Suppose E ≡ px + qy + rz + t = 0 is a plane containing the line L. Let vector n₁ = (a₁, b₁, c₁) and vector n₂ (a₂, b₂, c₂) be the normals to E₁ = 0 and E₂ = 0, respectively. Hence, vector (n₁ x n₂) is parallel to the line L so that (b₁c₂ - b₂c₁ - c₂a₁, a₁b₂ - a₂b₁) are the DRs of the line L. Since one of the DRs is not zero, we consider that a₁b₂ - a₂b₁ ≠ 0. Therefore, the equations a₁x + a₂y = p and b₁x + b₂y = q are uniquely solvable for a non-zero solution and let x = λ₁ and y₁ = λ₂ be the solution. Therefore,

a₁λ₁ + a₂λ₂ = p and b₁λ₁ + b₂λ₂ = q. Let k = r - λ₁c₁ - λ₂c₂ and l = t - λ₁d₁ - λ₂d₂ so that

E ≡ λ₁(a₁x + b₁y + c₁z + d₁) + λ₂(a₂x + b₂y + c₂z + d₂) + kz + l = 0 ...(1)
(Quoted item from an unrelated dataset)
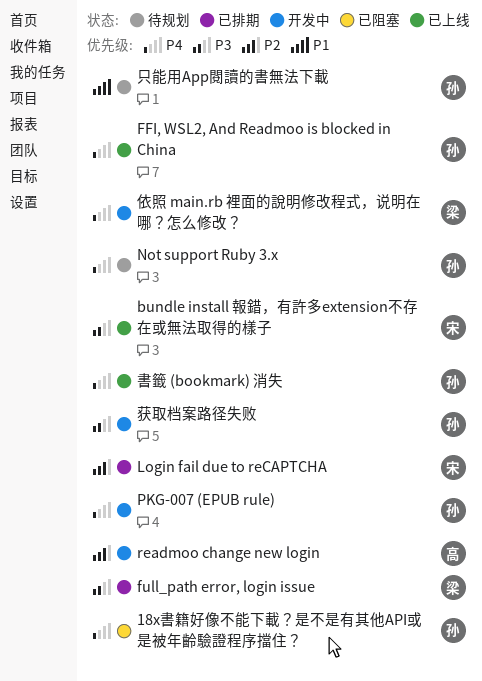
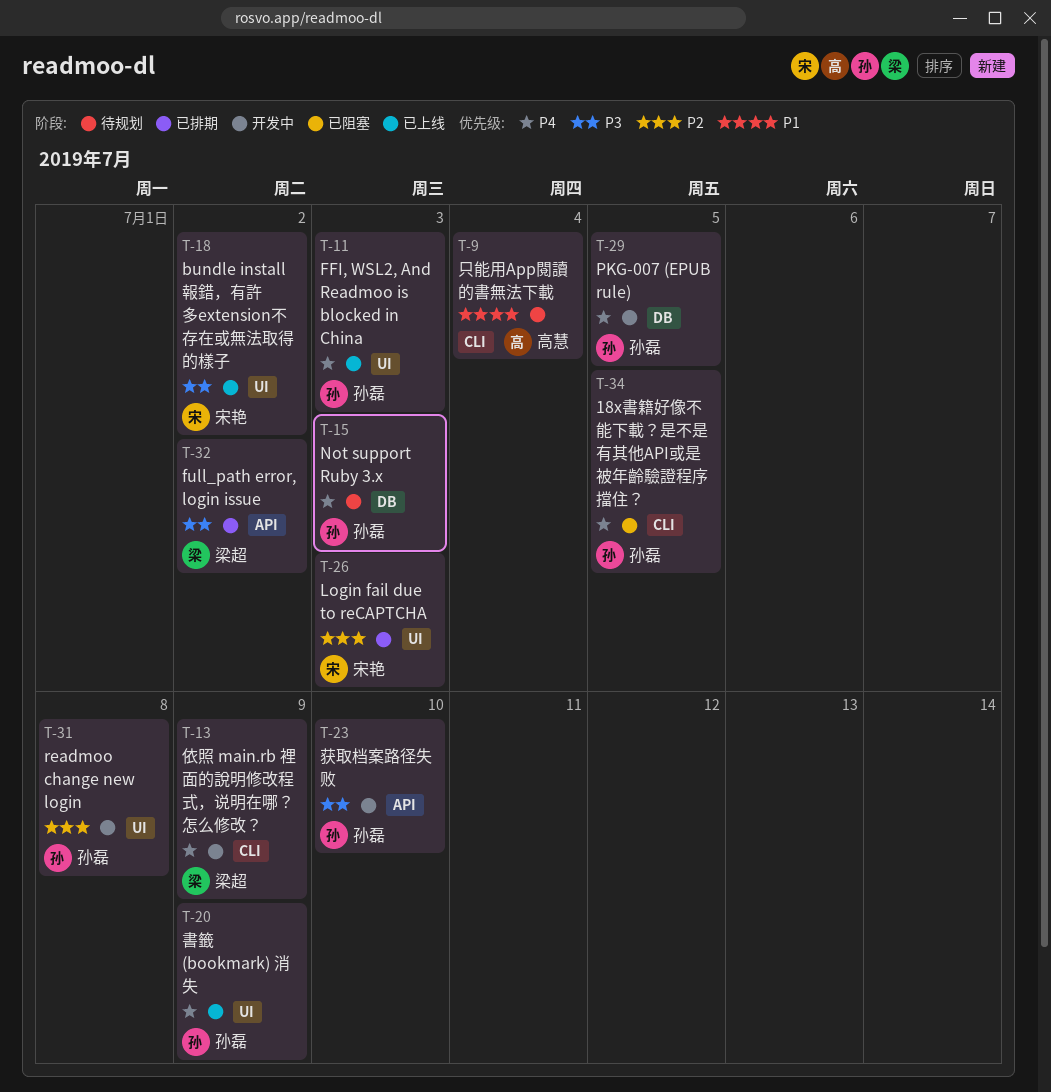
readmoo change new login, owner: 高慧 -> 孙磊
只能用App閱讀的書無法下載, owner: 孙磊 -> 高慧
Suppose P (x₁, y₁, z₁) and Q(x₂, y₂, z₂), where z₁ ≠ z₂, are points on line L. Therefore,

a₁x₁ + b₁y₁ + c₁z₁ + d₁ = 0

and a₂x₁ + b₂y₁ + c₂z₁ + d₂ = 0

so that point P(x₁, y₁, z₁) satisfies the equation E = 0 and similarly point Q(x₂, y₂, z₂) satisfies E = 0 [from Eq. (1)]. Therefore, kz₁ + l = 0, kz₂ + l = 0 and z₁ ≠ z₂

k = 0 and then l = 0. Hence, the equation of the plane E = 0 is of the for λ₁E₁ + λ₂E₂ = 0.